1. Anwesenheitspflicht

1. Anwesenheitspflicht

Für den Erwerb des Abschlusses ist die regelmäßige, aktive Teilnahme an allen Ausbildungsveranstaltungen erforderlich; sollte ein Teilnehmer mehr als zwei einzelne Tage in einem Ausbildungsjahr verhindert sein, so sind die versäumten Lehreinheiten in anderen Kursen nachzuholen.
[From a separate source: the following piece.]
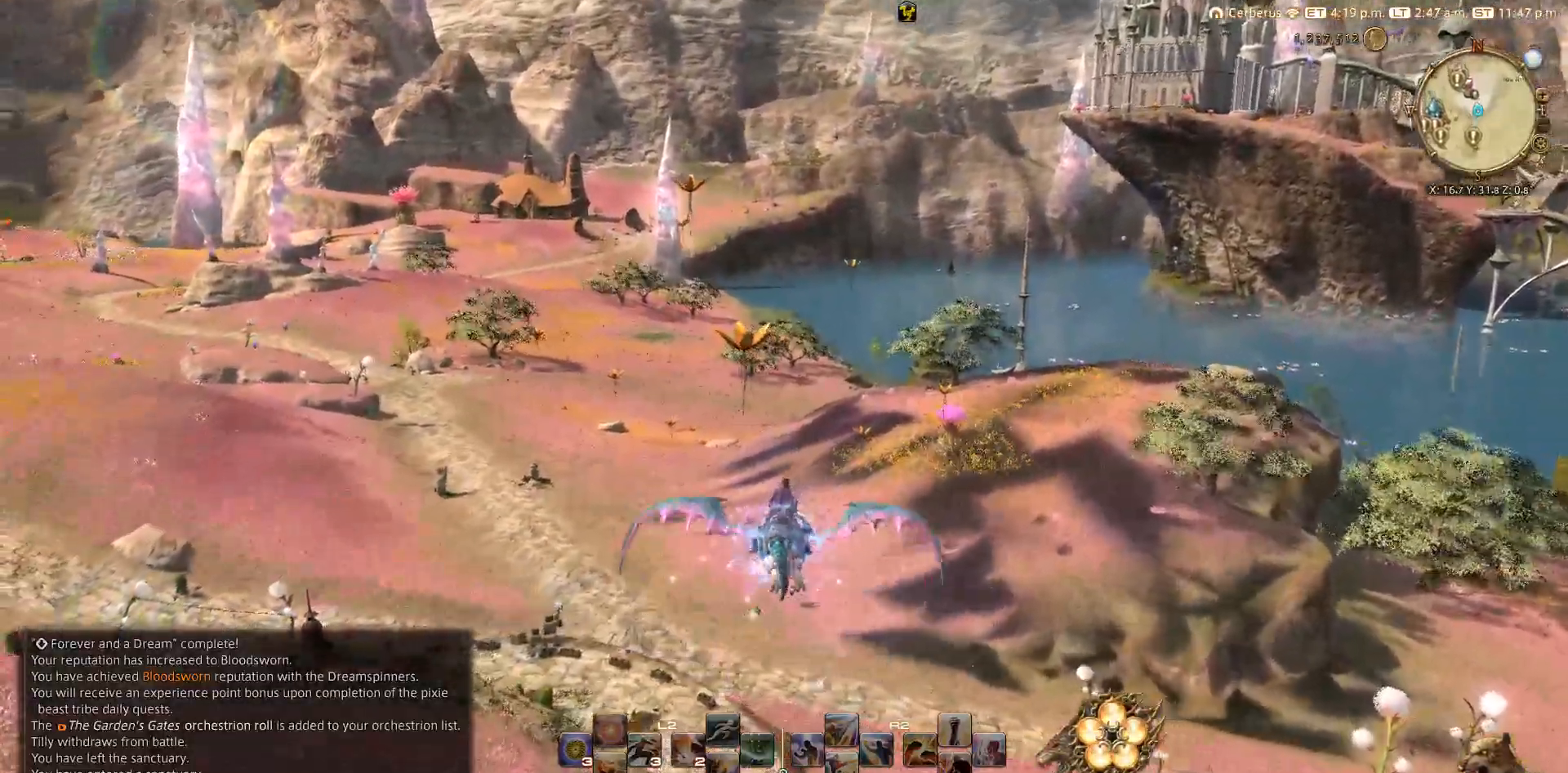
{"buttons": [], "left_stick": "up", "right_stick": "down-left", "events": []}
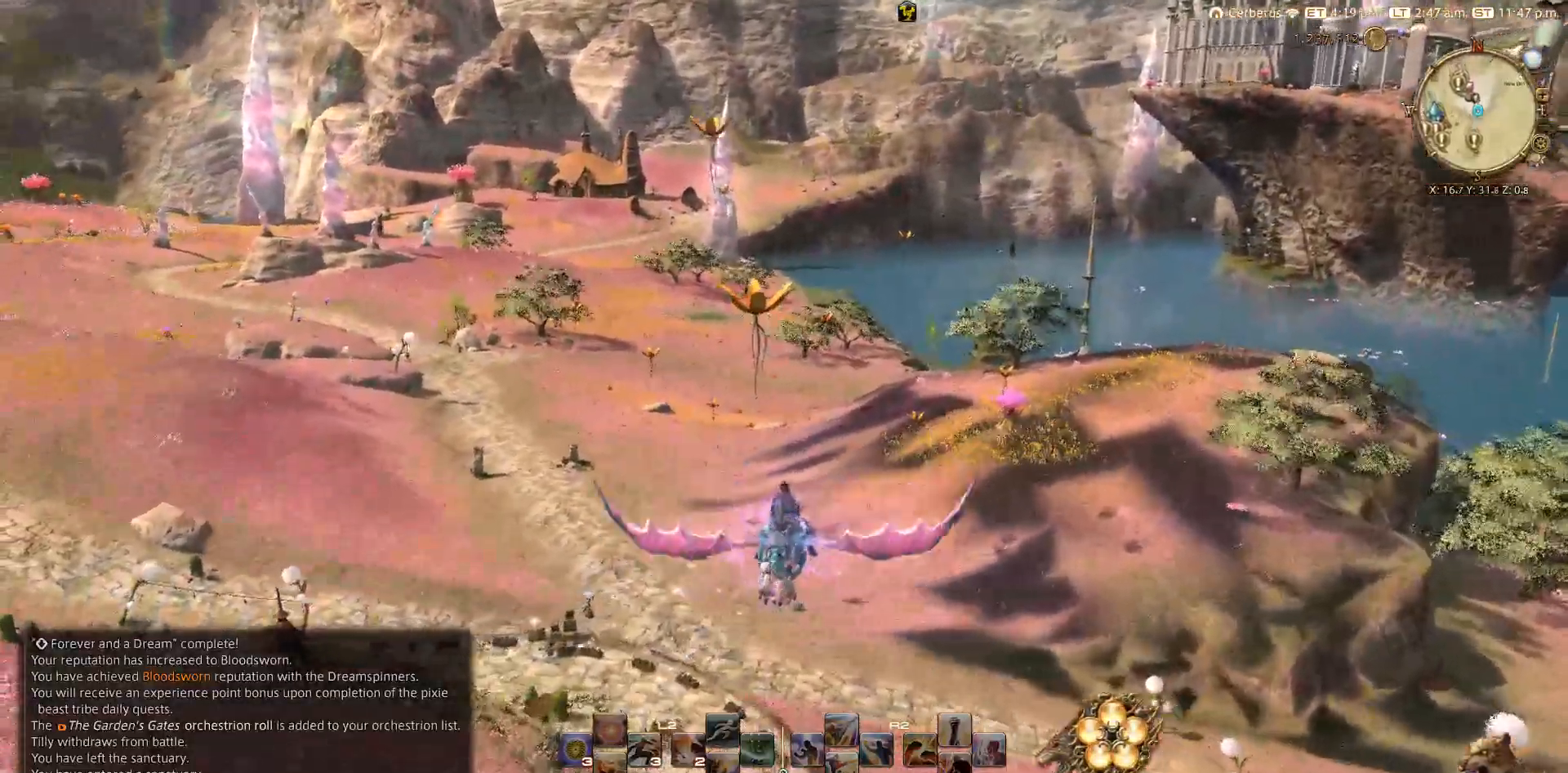
{"buttons": [], "left_stick": "up", "right_stick": "down-left", "events": []}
2. Der Abschluss des ersten Abschnittes

2. Der Abschluss des ersten Abschnittes

Schon während des ersten Abschnittes wird (am Beginn des zweiten Studienjahres) ein Test zur Ermittlung des Grundwissens und des Verständnisses der Existenzanalyse vorgegeben. Über den ersten Abschnitt ist eine mehrstündige, schriftliche Prüfung über die theoretischen Grundlagen der Existenzanalyse (und Logotherapie) abzulegen (Erfolgskriterium: mindestens 85% der Fragen richtig). Danach erhalten die Teilnehmer eine Bestätigung über die erfolgreiche Teilnahme am Grundkurs. Die Prüfung kann in zwei Teilen (jeweils am Ende eines Studienjahres) oder am Ende des ersten Abschnittes in einer Gesamtprüfung absolviert werden. Dies wird mit dem jeweiligen Ausbildungskurs festgelegt.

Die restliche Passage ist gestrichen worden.